Contracts expose America’s true aims

Published December 15, 2003

WASHINGTON: The Bush administration’s decision to exclude countries that opposed the war on Iraq from multi-billion-dollar reconstruction deals contradicts its position both on free trade and its self-described mission in Iraq, analysts here say.

US allies like Canada, France and Germany, and its old foe Russia, will lose lucrative contracts because they opposed the war. The countries have objected, especially since the United States is also asking them to forgive Iraq’s foreign debts.

The US defended the policy, first revealed in a memo by Deputy Defence Secretary Paul Wolfowitz, as “appropriate and reasonable”.

However, some analysts here say the move raises doubts about whether the reconstruction of Iraq is the administration’s main goal at all.

“Wolfowitz’s decree forces us all to ask the question again: are these reconstruction contracts for the benefit of Iraq, or are they political rewards, handed out to ‘friends’?” said Rania Masri of the US-based Institute for Southern Studies.

She said the decision shows that “transforming the Iraqi economy for foreign ownership and foreign plunder is the main goal”. Masri referred to the quick move to privatize the Iraqi economy.

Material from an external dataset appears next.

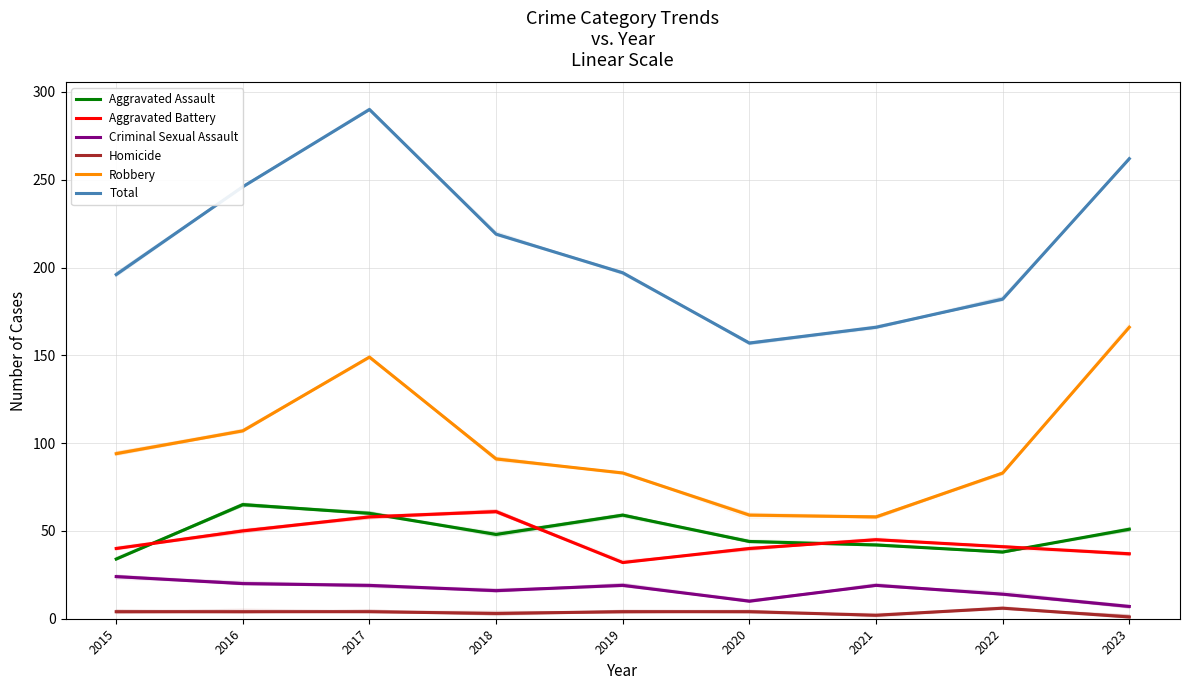

How many values in the Criminal Sexual Assault series are below 19?

4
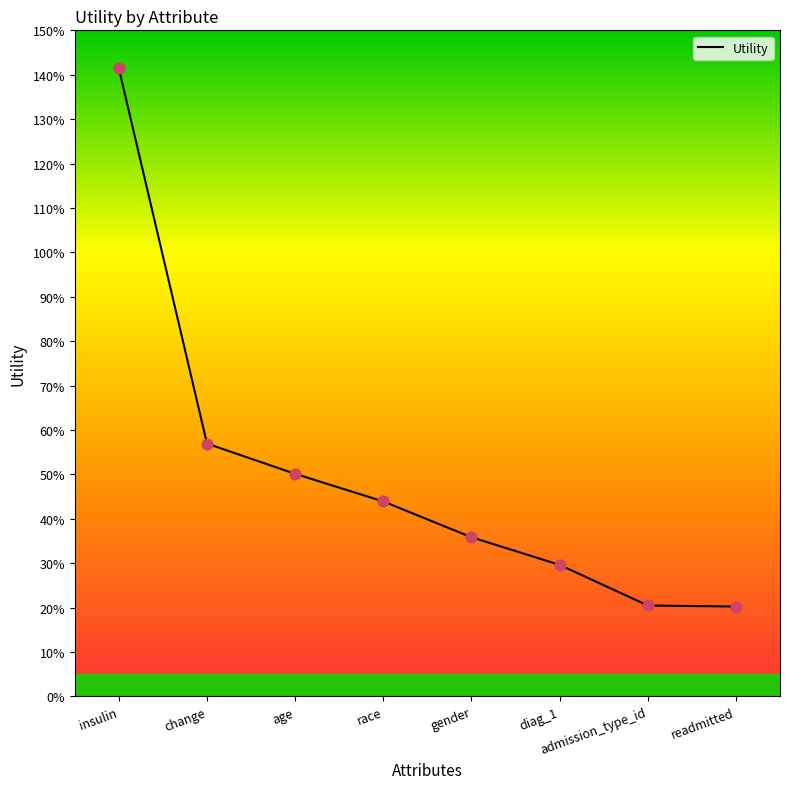

What is the change in value from diag_1 to readmitted?

-0.1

Weeks into the occupation, while the Iraqi infrastructure was still in ruins, the US civilian administrator in Iraq, Paul Bremer, removed all tariffs and trade restrictions. This devastated the Iraqi textile and poultry industries, she said.

Bremer has also imposed a 15 per cent flat tax, and allowed 100 per cent foreign ownership of almost all Iraqi industries.—Dawn/The InterPress News Service.